_Data to examine_.
============

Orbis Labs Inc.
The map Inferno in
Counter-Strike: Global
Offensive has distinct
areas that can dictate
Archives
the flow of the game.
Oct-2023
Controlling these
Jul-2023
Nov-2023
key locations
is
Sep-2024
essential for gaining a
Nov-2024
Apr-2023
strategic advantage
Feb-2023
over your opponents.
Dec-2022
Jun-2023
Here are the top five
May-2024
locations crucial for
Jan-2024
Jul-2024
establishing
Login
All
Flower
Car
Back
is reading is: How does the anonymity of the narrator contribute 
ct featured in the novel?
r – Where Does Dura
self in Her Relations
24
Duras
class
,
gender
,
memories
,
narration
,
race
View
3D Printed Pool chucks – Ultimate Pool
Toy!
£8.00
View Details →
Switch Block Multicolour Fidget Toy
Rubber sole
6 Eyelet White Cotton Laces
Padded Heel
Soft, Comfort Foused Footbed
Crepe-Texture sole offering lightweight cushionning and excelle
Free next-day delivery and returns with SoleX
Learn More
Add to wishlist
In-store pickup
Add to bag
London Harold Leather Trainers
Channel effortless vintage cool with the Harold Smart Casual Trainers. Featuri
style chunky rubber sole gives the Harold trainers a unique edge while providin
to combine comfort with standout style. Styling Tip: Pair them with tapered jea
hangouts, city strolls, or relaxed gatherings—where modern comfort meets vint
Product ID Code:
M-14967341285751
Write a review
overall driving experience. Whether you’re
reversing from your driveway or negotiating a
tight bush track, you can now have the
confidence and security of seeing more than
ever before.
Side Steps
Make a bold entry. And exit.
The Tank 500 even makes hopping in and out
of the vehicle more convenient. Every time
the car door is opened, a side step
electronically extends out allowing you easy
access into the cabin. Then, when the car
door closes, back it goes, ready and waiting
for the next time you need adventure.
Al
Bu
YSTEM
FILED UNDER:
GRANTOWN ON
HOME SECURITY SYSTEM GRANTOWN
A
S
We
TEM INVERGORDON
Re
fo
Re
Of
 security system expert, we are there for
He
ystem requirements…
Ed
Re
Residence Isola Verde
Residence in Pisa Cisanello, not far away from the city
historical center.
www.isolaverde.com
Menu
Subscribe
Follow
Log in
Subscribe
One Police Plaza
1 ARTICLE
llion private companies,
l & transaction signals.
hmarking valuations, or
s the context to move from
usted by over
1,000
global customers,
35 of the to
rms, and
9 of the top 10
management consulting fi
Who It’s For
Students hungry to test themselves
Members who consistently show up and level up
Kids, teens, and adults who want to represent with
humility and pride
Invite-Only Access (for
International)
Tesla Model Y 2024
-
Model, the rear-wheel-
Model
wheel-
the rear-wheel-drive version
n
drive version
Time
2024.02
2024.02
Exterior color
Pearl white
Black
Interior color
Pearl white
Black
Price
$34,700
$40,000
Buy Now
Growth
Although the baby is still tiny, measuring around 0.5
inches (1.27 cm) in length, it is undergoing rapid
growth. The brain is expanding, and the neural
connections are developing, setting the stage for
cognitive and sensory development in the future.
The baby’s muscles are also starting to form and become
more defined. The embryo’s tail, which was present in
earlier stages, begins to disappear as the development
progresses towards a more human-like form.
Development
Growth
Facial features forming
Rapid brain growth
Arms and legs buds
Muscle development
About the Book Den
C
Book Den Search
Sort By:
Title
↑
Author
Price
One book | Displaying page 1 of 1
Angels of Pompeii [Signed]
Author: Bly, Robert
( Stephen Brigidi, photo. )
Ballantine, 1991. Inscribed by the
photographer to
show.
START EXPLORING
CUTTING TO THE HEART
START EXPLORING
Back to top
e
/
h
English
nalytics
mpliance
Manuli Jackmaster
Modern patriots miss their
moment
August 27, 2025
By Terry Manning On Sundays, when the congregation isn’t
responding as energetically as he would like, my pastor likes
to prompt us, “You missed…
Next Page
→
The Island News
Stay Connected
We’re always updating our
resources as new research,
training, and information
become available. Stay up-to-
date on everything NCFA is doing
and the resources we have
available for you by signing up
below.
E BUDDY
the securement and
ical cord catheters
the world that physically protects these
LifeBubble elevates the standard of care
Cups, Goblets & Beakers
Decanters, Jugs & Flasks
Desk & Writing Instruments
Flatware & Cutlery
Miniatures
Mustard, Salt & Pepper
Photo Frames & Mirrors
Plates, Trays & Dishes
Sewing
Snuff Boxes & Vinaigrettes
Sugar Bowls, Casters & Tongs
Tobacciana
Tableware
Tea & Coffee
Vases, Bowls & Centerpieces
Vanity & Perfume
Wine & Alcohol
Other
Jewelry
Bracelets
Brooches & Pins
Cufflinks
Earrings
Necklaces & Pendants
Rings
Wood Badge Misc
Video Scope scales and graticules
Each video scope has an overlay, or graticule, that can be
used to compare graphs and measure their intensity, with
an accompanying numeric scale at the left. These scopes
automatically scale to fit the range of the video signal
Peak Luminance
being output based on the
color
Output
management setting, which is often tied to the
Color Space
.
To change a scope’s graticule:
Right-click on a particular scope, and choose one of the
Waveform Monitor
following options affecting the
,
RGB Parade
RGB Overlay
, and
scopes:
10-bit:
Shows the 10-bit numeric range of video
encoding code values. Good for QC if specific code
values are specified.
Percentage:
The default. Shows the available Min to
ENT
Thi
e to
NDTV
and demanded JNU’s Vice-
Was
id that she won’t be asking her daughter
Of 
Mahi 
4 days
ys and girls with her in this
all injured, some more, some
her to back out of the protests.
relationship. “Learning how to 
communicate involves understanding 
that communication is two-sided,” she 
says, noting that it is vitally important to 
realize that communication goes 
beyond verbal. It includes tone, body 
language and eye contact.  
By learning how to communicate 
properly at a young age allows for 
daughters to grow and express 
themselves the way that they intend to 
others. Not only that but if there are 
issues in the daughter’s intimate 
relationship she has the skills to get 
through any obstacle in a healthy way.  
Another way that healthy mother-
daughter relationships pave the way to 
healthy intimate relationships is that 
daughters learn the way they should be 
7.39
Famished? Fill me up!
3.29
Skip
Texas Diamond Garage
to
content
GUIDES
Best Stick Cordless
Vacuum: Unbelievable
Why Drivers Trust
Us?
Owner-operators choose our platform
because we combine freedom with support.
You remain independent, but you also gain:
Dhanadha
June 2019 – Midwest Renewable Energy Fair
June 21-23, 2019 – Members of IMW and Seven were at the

============

_Work required_. Can you copy every line of text from all the items above, keeping each one unchanged, character for character?

_Response area_.
Orbis Labs Inc.
The map Inferno in
Counter-Strike: Global
Offensive has distinct
areas that can dictate
Archives
the flow of the game.
Oct-2023
Controlling these
Jul-2023
Nov-2023
key locations
is
Sep-2024
essential for gaining a
Nov-2024
Apr-2023
strategic advantage
Feb-2023
over your opponents.
Dec-2022
Jun-2023
Here are the top five
May-2024
locations crucial for
Jan-2024
Jul-2024
establishing
Login
All
Flower
Car
Back
is reading is: How does the anonymity of the narrator contribute 
ct featured in the novel?
r – Where Does Dura
self in Her Relations
24
Duras
class
,
gender
,
memories
,
narration
,
race
View
3D Printed Pool chucks – Ultimate Pool
Toy!
£8.00
View Details →
Switch Block Multicolour Fidget Toy
Rubber sole
6 Eyelet White Cotton Laces
Padded Heel
Soft, Comfort Foused Footbed
Crepe-Texture sole offering lightweight cushionning and excelle
Free next-day delivery and returns with SoleX
Learn More
Add to wishlist
In-store pickup
Add to bag
London Harold Leather Trainers
Channel effortless vintage cool with the Harold Smart Casual Trainers. Featuri
style chunky rubber sole gives the Harold trainers a unique edge while providin
to combine comfort with standout style. Styling Tip: Pair them with tapered jea
hangouts, city strolls, or relaxed gatherings—where modern comfort meets vint
Product ID Code:
M-14967341285751
Write a review
overall driving experience. Whether you’re
reversing from your driveway or negotiating a
tight bush track, you can now have the
confidence and security of seeing more than
ever before.
Side Steps
Make a bold entry. And exit.
The Tank 500 even makes hopping in and out
of the vehicle more convenient. Every time
the car door is opened, a side step
electronically extends out allowing you easy
access into the cabin. Then, when the car
door closes, back it goes, ready and waiting
for the next time you need adventure.
Al
Bu
YSTEM
FILED UNDER:
GRANTOWN ON
HOME SECURITY SYSTEM GRANTOWN
A
S
We
TEM INVERGORDON
Re
fo
Re
Of
 security system expert, we are there for
He
ystem requirements…
Ed
Re
Residence Isola Verde
Residence in Pisa Cisanello, not far away from the city
historical center.
www.isolaverde.com
Menu
Subscribe
Follow
Log in
Subscribe
One Police Plaza
1 ARTICLE
llion private companies,
l & transaction signals.
hmarking valuations, or
s the context to move from
usted by over
1,000
global customers,
35 of the to
rms, and
9 of the top 10
management consulting fi
Who It’s For
Students hungry to test themselves
Members who consistently show up and level up
Kids, teens, and adults who want to represent with
humility and pride
Invite-Only Access (for
International)
Tesla Model Y 2024
-
Model, the rear-wheel-
Model
wheel-
the rear-wheel-drive version
n
drive version
Time
2024.02
2024.02
Exterior color
Pearl white
Black
Interior color
Pearl white
Black
Price
$34,700
$40,000
Buy Now
Growth
Although the baby is still tiny, measuring around 0.5
inches (1.27 cm) in length, it is undergoing rapid
growth. The brain is expanding, and the neural
connections are developing, setting the stage for
cognitive and sensory development in the future.
The baby’s muscles are also starting to form and become
more defined. The embryo’s tail, which was present in
earlier stages, begins to disappear as the development
progresses towards a more human-like form.
Development
Growth
Facial features forming
Rapid brain growth
Arms and legs buds
Muscle development
About the Book Den
C
Book Den Search
Sort By:
Title
↑
Author
Price
One book | Displaying page 1 of 1
Angels of Pompeii [Signed]
Author: Bly, Robert
( Stephen Brigidi, photo. )
Ballantine, 1991. Inscribed by the
photographer to
show.
START EXPLORING
CUTTING TO THE HEART
START EXPLORING
Back to top
e
/
h
English
nalytics
mpliance
Manuli Jackmaster
Modern patriots miss their
moment
August 27, 2025
By Terry Manning On Sundays, when the congregation isn’t
responding as energetically as he would like, my pastor likes
to prompt us, “You missed…
Next Page
→
The Island News
Stay Connected
We’re always updating our
resources as new research,
training, and information
become available. Stay up-to-
date on everything NCFA is doing
and the resources we have
available for you by signing up
below.
E BUDDY
the securement and
ical cord catheters
the world that physically protects these
LifeBubble elevates the standard of care
Cups, Goblets & Beakers
Decanters, Jugs & Flasks
Desk & Writing Instruments
Flatware & Cutlery
Miniatures
Mustard, Salt & Pepper
Photo Frames & Mirrors
Plates, Trays & Dishes
Sewing
Snuff Boxes & Vinaigrettes
Sugar Bowls, Casters & Tongs
Tobacciana
Tableware
Tea & Coffee
Vases, Bowls & Centerpieces
Vanity & Perfume
Wine & Alcohol
Other
Jewelry
Bracelets
Brooches & Pins
Cufflinks
Earrings
Necklaces & Pendants
Rings
Wood Badge Misc
Video Scope scales and graticules
Each video scope has an overlay, or graticule, that can be
used to compare graphs and measure their intensity, with
an accompanying numeric scale at the left. These scopes
automatically scale to fit the range of the video signal
Peak Luminance
being output based on the
color
Output
management setting, which is often tied to the
Color Space
.
To change a scope’s graticule:
Right-click on a particular scope, and choose one of the
Waveform Monitor
following options affecting the
,
RGB Parade
RGB Overlay
, and
scopes:
10-bit:
Shows the 10-bit numeric range of video
encoding code values. Good for QC if specific code
values are specified.
Percentage:
The default. Shows the available Min to
ENT
Thi
e to
NDTV
and demanded JNU’s Vice-
Was
id that she won’t be asking her daughter
Of 
Mahi 
4 days
ys and girls with her in this
all injured, some more, some
her to back out of the protests.
relationship. “Learning how to 
communicate involves understanding 
that communication is two-sided,” she 
says, noting that it is vitally important to 
realize that communication goes 
beyond verbal. It includes tone, body 
language and eye contact.  
By learning how to communicate 
properly at a young age allows for 
daughters to grow and express 
themselves the way that they intend to 
others. Not only that but if there are 
issues in the daughter’s intimate 
relationship she has the skills to get 
through any obstacle in a healthy way.  
Another way that healthy mother-
daughter relationships pave the way to 
healthy intimate relationships is that 
daughters learn the way they should be 
7.39
Famished? Fill me up!
3.29
Skip
Texas Diamond Garage
to
content
GUIDES
Best Stick Cordless
Vacuum: Unbelievable
Why Drivers Trust
Us?
Owner-operators choose our platform
because we combine freedom with support.
You remain independent, but you also gain:
Dhanadha
June 2019 – Midwest Renewable Energy Fair
June 21-23, 2019 – Members of IMW and Seven were at the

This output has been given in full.